- **Given exercise 1**: Return the stretch of the layout parsing text from "A parsing expression grammar" through "change the expression.", word for word.
- **Given exercise 2**:
Answer these from the layout parsing text:
(a) Whose work is the design of layout parsing in Fmlib based on?
(b) What has to be done to a backtracking expression?
(c) How many parts make up a parsing expression grammar tuple?
- **Given exercise 3**: Write the next part of the layout parsing text, picking up after its final sentence.

- **Page text**:
2.1. Layout Parsing

The design of layout parsing in Fmlib is based on the work of Adams and Ağacan [AAugacan14] with the following modifications:

  • Tokens can by default appear to the right of the leftmost token of a construct. This modification makes the default handling more practical but does not change the semantics.

  • The transition relation to describe the formal semantics has been extended to make parsing expressions not backtracking by default. A backtracking expression has to be annotated explicitly.

2.1.1. Parsing Expression Grammar

A parsing expression is either empty, a terminal, a nonterminal, a sequence of two expressions or a biased choice i.e. an expression is defined by the grammar

\[\begin{split}e & ::= & \epsilon & \text{ empty} \\ & \mid & a & \text{ terminal} \\ & \mid & A & \text{ nonterminal} \\ & \mid & e e & \text{ sequence} \\ & \mid & e / e\quad & \text{ biased choice} \\ & \mid & \overleftarrow e & \text{ backtrack}\end{split}\]

A parsing expression grammar is a four tuple \((T, N, S, \delta)\) which consists of a set of terminals (aka tokens), a set of nonterminals, the start symbol which is a special nonterminal and a function mapping each nonterminal to an expression.

The function \(\delta\) can be extended to expressions such that

\[\begin{split}\delta(Ae) &:= \delta(A)e \\ \delta(e_1\, /\, e_2) &:= \delta(e_1)\, / \, e_2 \\ \delta(ae) &:= ae \\ \delta(\epsilon) &:= \epsilon\end{split}\]

where \(A\) is the nonterminal at the start of an expression. I.e. if an expression does not start with a nonterminal, then the function \(\delta\) does not change the expression.

- **Entries**:

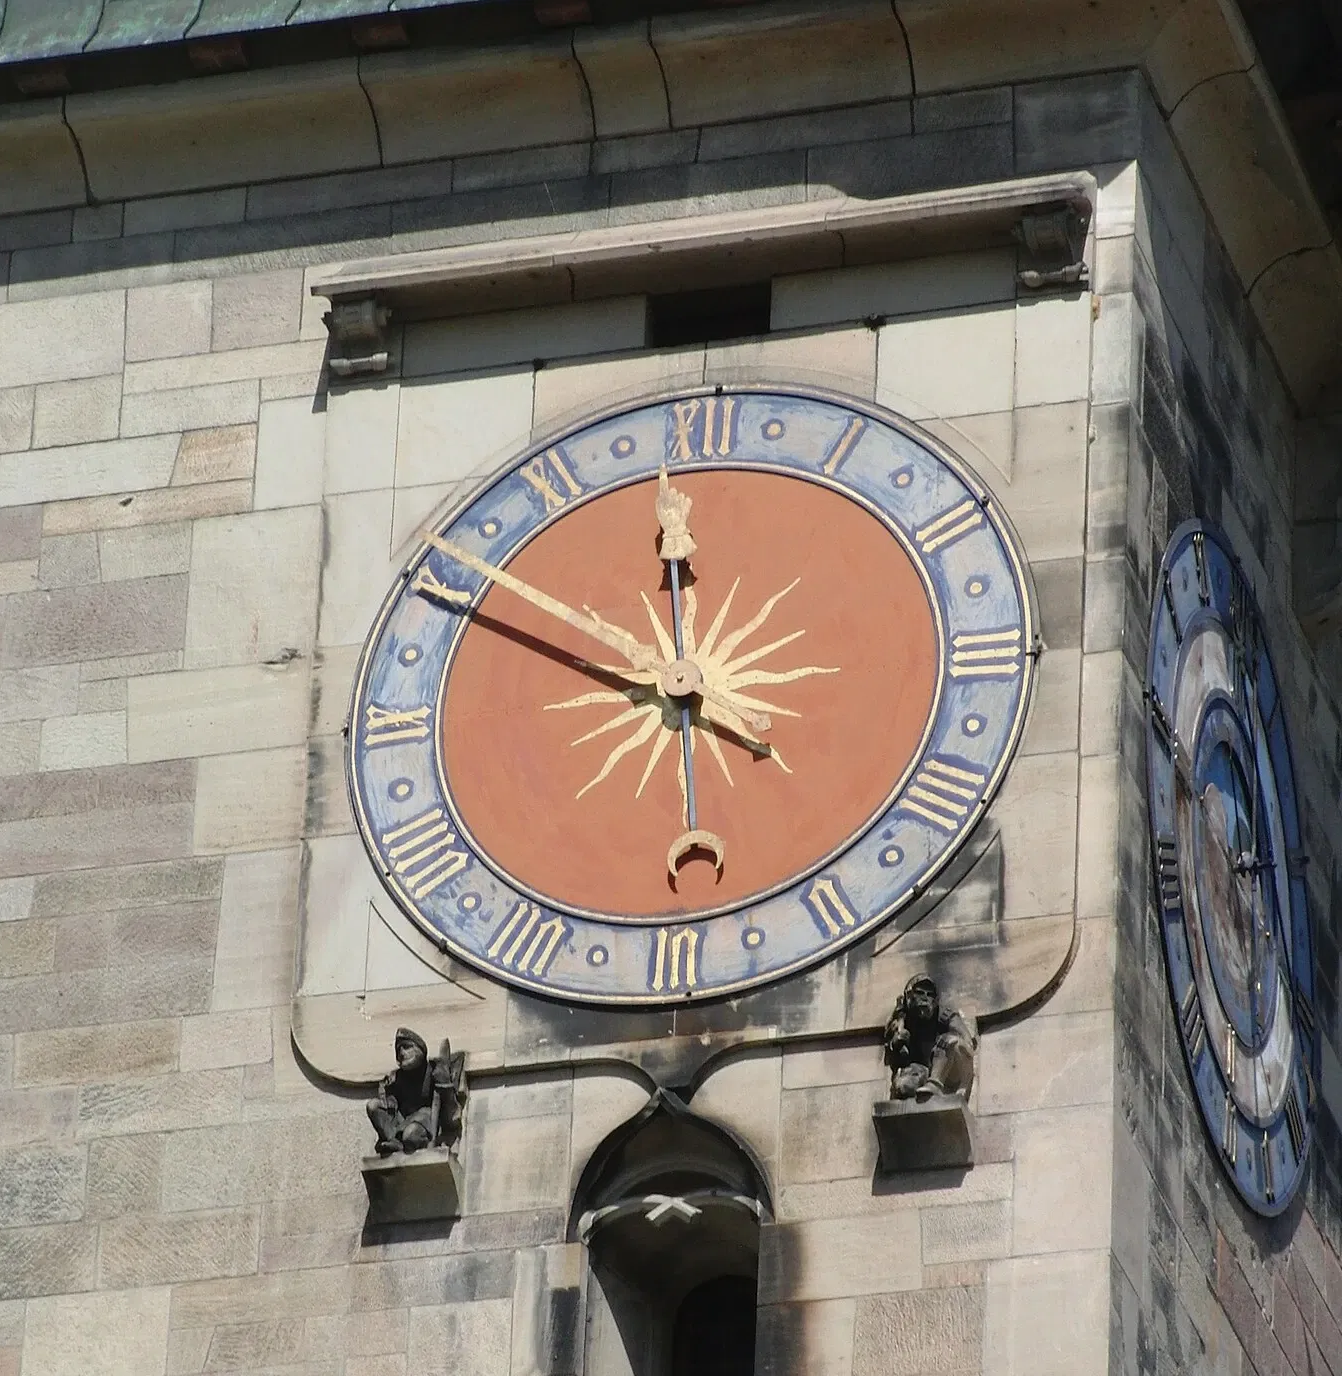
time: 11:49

==

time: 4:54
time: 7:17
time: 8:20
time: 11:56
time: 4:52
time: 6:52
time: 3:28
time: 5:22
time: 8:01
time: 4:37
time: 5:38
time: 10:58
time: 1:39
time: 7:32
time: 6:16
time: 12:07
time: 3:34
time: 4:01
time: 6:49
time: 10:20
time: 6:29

- **Written answer 1**:
A parsing expression grammar is a four tuple \((T, N, S, \delta)\) which consists of a set of terminals (aka tokens), a set of nonterminals, the start symbol which is a special nonterminal and a function mapping each nonterminal to an expression.

The function \(\delta\) can be extended to expressions such that

\[\begin{split}\delta(Ae) &:= \delta(A)e \\ \delta(e_1\, /\, e_2) &:= \delta(e_1)\, / \, e_2 \\ \delta(ae) &:= ae \\ \delta(\epsilon) &:= \epsilon\end{split}\]

where \(A\) is the nonterminal at the start of an expression. I.e. if an expression does not start with a nonterminal, then the function \(\delta\) does not change the expression.

- **Written answer 2**:
(a) Adams and Ağacan
(b) It has to be annotated explicitly.
(c) Four

- **Written answer 3**:
Restriction: Left recursion is forbidden. I.e. for all expressions \(e\) there has to be a natural number \(n\) such that \(\delta^n(e)\) either is the empty expression or starts with a terminal (or is a biased choice where the first alternative is either empty or starts with a terminal).

\[\begin{split}\delta^n(e) = \cases { \epsilon \\ a e_1 \\ \epsilon\; / \ldots \\ (a e_1)\; / \ldots }\end{split}\]

In order to specify a certain layout we introduce the following additional expressions.

\[\begin{split}e & ::= & & \\ & \ldots \\ & \mid & e^n\quad & e \text{ indented by $n$ columns} \\ & \mid & |e| & \text{vertically aligned at first token} \\ & \mid & e^\circledast & \text{detached}\end{split}\]

where \(e^n\) describes the same structure as \(e\) but indented by \(n\) columns relative to its parent, \(|e|\) describes the same structure as \(e\) but using its first token for vertical alignment and \(e^\circledast\) describes the structure \(e\) detached from any indentation and alignment requirements.

2.1.2. Formal Semantics Indentation of a Sequence of Tokens

An input stream \(u\) consists of a finite sequence of tokens appearing at a certain column. We notate the token \(a\) appearing at column \(i\) as \(a_i\). Therefore we have

\[u = a_i\; b_j\; c_k\; \ldots\; z_l\]

as a valid input stream.

  • The indentation of a token is the column at which the token appears in the input stream.

  • The indentation of a nonempty subsequence of the input stream is the column of its leftmost token.

  • In an aligned nonempty subsequence of the input stream the leftmost token must be the first token. Transition Relation

A parsing expression \(p\) is executed within a state. The state consists of the not yet consumed part of the input stream, an indentation set and an alignment flag. The execution either succeeds (notated by \(\top w\)) by consuming a part of the input stream \(w\) or fails after consuming a part of the input stream (notated by \(\perp w\)). In the success case we can have a modified indentation set and a modified alignment flag. Therefore the right hand side of the success case is annotated as \(\top^g_J w\).

\[\begin{split}(p, wu, I, f) & \Rightarrow &\top^g_J w \\ (p, wu, I, f) & \Rightarrow &\perp w\end{split}\]

In all transitions we maintain the invariant that the indentation set on the right side of the transition is a subset of the indentation set on the left side of the transition.

An indentation set is the set of allowed indentations for the parsing expression.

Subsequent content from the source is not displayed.